TEN years on from the greatest Ashes series of all, the 2015 version has the capacity to be similarly compelling.
Australia go into it as favourites – just as they did back in 2005 – but we all know what happened that year.
The Australians are not as strong as they were then, and neither are England.
But the quality on both sides should ensure an intriguing few weeks to come, and it will be fascinating to see how the rubber unfolds.
If England are to win it – and the bookmakers do not give them much of a chance – they must transfer their new-found positivity in one-day cricket into the Test match arena.
The way they performed against New Zealand – rather than the 3-2 victory itself – captured the public imagination after the plodding performances at the World Cup.
To watch England play without fear and go for the jugular – exemplified by Jonny Bairstow’s series-clinching innings at Chester-le-Street – was to be enthused for what they might do against Australia.
The Test side, of course, will be slightly different, but that attacking mentality must be maintained.
The key to the series will probably lie in how England’s batsmen cope with Australia’s bowlers.
You will recall that in the last series Down Under, they did not cope particularly well – a drivenMitchell Johnson taking 37 wickets to send England diving to a 5-0 defeat.
Johnson is back to inflict more terror, along with such as Mitchell Starc and Josh Hazlewood.
Throw in the off-spin of Nathan Lyon, who will have plenty of left-handers to bowl to, and the Australian attack has significant threat – notwithstanding the retirement of Ryan Harris at the weekend.

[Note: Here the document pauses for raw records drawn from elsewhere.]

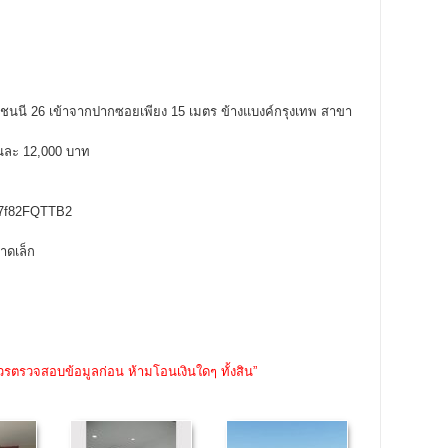
ชชนนี 26 เข้าจากปากซอยเพียง 15 เมตร ข้างแบงค์กรุงเทพ สาขา
ือนละ 12,000 บาท
oF7f82FQTTB2
าดเล็ก
วรตรวจสอบข้อมูลก่อน ห้ามโอนเงินใดๆ ทั้งสิน”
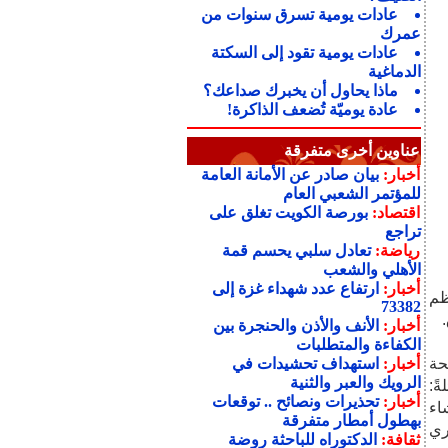
عادات يومية تسرق سنوات من
عمرك
عادات يومية تقود إلى السكتة
الدماغية
ماذا يحاول أن يخبرك صداعك؟
عادة يوميّة تُضعف الذاكرة!
عناوين أخرى متفرقة
أخبار:
بيان صادر عن الأمانة العامة
للمؤتمر الشعبي العام
اقتصاد:
بورصة الكويت تغلق على
تراجع
رياضة:
تعادل سلبي يحسم قمة
الأهلي والشعب
أخبار:
ارتفاع عدد شهداء غزة إلى
ظم
73382
أخبار:
الأنف والأذن والحنجرة بين
الكفاءة والمتطلبات
حة
أخبار:
استهداف تحشيدات في
الرويك والعبر والثنية
ً:
أخبار:
تحذيرات ونصائح .. توقعات
اء
بهطول أمطار متفرقة
ري
ثقافة:
الدكتوراه للباحثة روضة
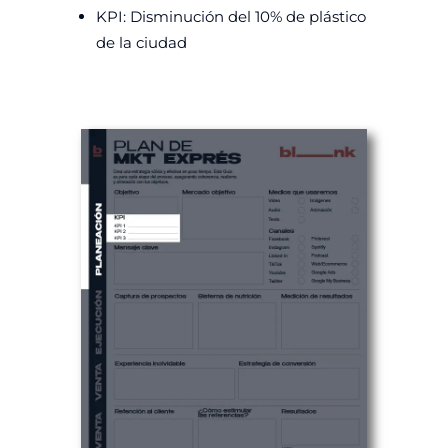
KPI: Disminución del 10% de plástico
de la ciudad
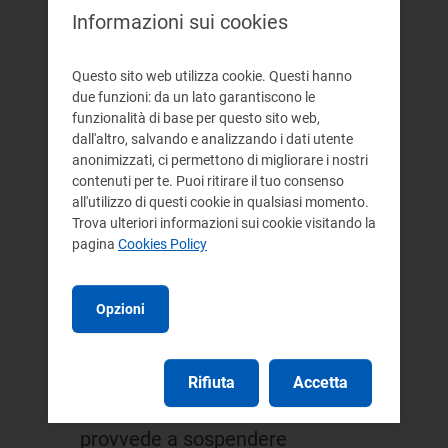
verifiche periodiche del sistema di
Informazioni sui cookies
protezione di interfaccia con
cassetta prova relè, prevedendo che:
Questo sito web utilizza cookie. Questi hanno
due funzioni: da un lato garantiscono le
i gestori di rete, nel corso del
funzionalità di base per questo sito web,
primo mese successivo alla
dall'altro, salvando e analizzando i dati utente
anonimizzati, ci permettono di migliorare i nostri
scadenza, inviino un sollecito al
contenuti per te. Puoi ritirare il tuo consenso
produttore, qualora la medesima
all'utilizzo di questi cookie in qualsiasi momento.
Trova ulteriori informazioni sui cookie visitando la
verifica non sia già stata
pagina
Cookies Policy
effettuata;
qualora i soggetti interessati non
Opzioni
effettuino le verifiche entro un
mese dal sollecito di cui sopra, il
gestore di rete ne dia
Rifiuta
Accetta
comunicazione al GSE che
provvede a sospendere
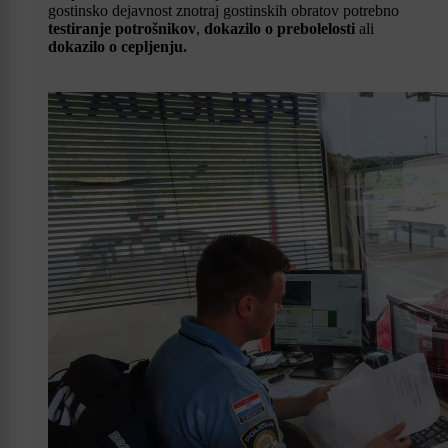
gostinsko dejavnost znotraj gostinskih obratov potrebno
testiranje potrošnikov
,
dokazilo o prebolelosti
ali
dokazilo o cepljenju.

England’s strategy against Lyon will be important.
In the recent Test series against New Zealand, they were too timid against the off-spin of Mark Craig and more or less allowed him to bowl at them.

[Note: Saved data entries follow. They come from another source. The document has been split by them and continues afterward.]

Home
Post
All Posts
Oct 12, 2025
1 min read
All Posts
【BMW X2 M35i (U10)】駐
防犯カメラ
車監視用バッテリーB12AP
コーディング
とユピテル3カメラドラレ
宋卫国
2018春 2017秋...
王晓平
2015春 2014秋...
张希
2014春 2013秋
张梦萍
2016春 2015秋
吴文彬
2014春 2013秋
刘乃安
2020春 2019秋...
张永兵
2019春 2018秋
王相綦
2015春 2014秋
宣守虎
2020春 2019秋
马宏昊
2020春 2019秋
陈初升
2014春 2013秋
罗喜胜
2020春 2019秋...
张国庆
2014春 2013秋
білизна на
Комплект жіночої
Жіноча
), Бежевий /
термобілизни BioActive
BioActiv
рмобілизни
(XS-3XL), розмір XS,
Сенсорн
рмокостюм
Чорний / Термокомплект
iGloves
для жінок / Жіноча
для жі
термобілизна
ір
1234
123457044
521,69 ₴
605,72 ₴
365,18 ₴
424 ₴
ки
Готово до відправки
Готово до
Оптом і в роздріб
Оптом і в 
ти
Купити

A more proactive policy needs to be adopted against Lyon, forcing Australia to go back to their pace men before captain Michael Clarke is ready to employ them.

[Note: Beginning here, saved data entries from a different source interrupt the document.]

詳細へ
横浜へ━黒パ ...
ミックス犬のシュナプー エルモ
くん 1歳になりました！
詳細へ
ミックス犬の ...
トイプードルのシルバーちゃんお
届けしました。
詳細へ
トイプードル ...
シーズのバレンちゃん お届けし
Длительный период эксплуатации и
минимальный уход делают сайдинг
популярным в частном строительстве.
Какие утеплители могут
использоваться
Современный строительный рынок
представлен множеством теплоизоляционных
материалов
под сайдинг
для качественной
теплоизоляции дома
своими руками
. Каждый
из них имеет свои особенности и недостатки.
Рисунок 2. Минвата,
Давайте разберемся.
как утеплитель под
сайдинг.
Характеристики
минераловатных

If England allow Lyon to tie up an end, that will mean more rest and recovery time for the quicker bowlers.
The other aspect is the age of Australia’s players.
Johnson, for example, is 33, and the last thing he needs is to take on more work.
Of the batsmen, Chris Rogers is 37, Clarke (who has a history of back problems) 34, and wicketkeeper Brad Haddin 37.
Small wonder that Jason Gillespie, the Yorkshire coach and former Australia fast bowler, recently referred to the tourists – tongue wedged firmly in cheek – as “Dad’s Army”.
It is not Captain Mainwaring on whom sizeable English hopes rest, of course, but Captain Cook.
Alastair Cook had a dreadful couple of years before rediscovering his form on the recent West Indies tour, which he then backed up in the series against New Zealand.
But here now is an acid test for his batsmanship as well as his captaincy, for Australia will be loath to feed his cut shot, pull and nudge off the hips.
They will probe away at him on or just outside the off stump, and Cook must find a method of scoring as well as surviving.
He will have a junior opener by his side who needs no introduction.
Adam Lyth, the Yorkshire left-hander, has made a good start to his Test career, scoring a century in the recent game against New Zealand at Headingley on only his second appearance.
This will be a different test for the 27-year-old, a really challenging one, but he possesses the talent and technique to flourish.
Yorkshire’s contribution to the series could well prove to be significant.
Joe Root is now the best batsman in England – and one of the finest in the world. Gary Ballance has had a torrid time lately, but he will surely come again. Jonny Bairstow and Adil Rashid are outstanding natural talents. Liam Plunkett is a key force with the ball when fully-fit.
It could almost be Yorkshire versus Australia, such are the number of White Rose players in and around the national set-up, which is a feather in the cap for the Headingley staff.
Yorkshire almost provided the new England coach too, but that job went to Trevor Bayliss over Gillespie.
Bayliss, another Australian, has inside knowledge of the visiting team that may well come in very handy.
He took temporary charge of Australia for their T20 series in South Africa last year, while he has also coached New South Wales in the Sheffield Shield and Sydney Sixers in the Australian Big Bash.
Bayliss is widely regarded – not least by Clarke’s players – and is renowned for his positive mentality. If that rubs off on Cook and has the effect of making him more aggressive as a captain, so much the better.
So, Australia start as favourites, but do not dismiss England.
They have momentum after their ODI series win over New Zealand, even if the Ashes is a different format and kettle of fish.
Australia have not won an Ashes campaign in this country for 14 years, when Gillespie and co ruled the roost, and it may not be the walkover that some people predict.
If England are positive, fearless and get the nation behind them, they could yet reprise that glorious summer of 2005.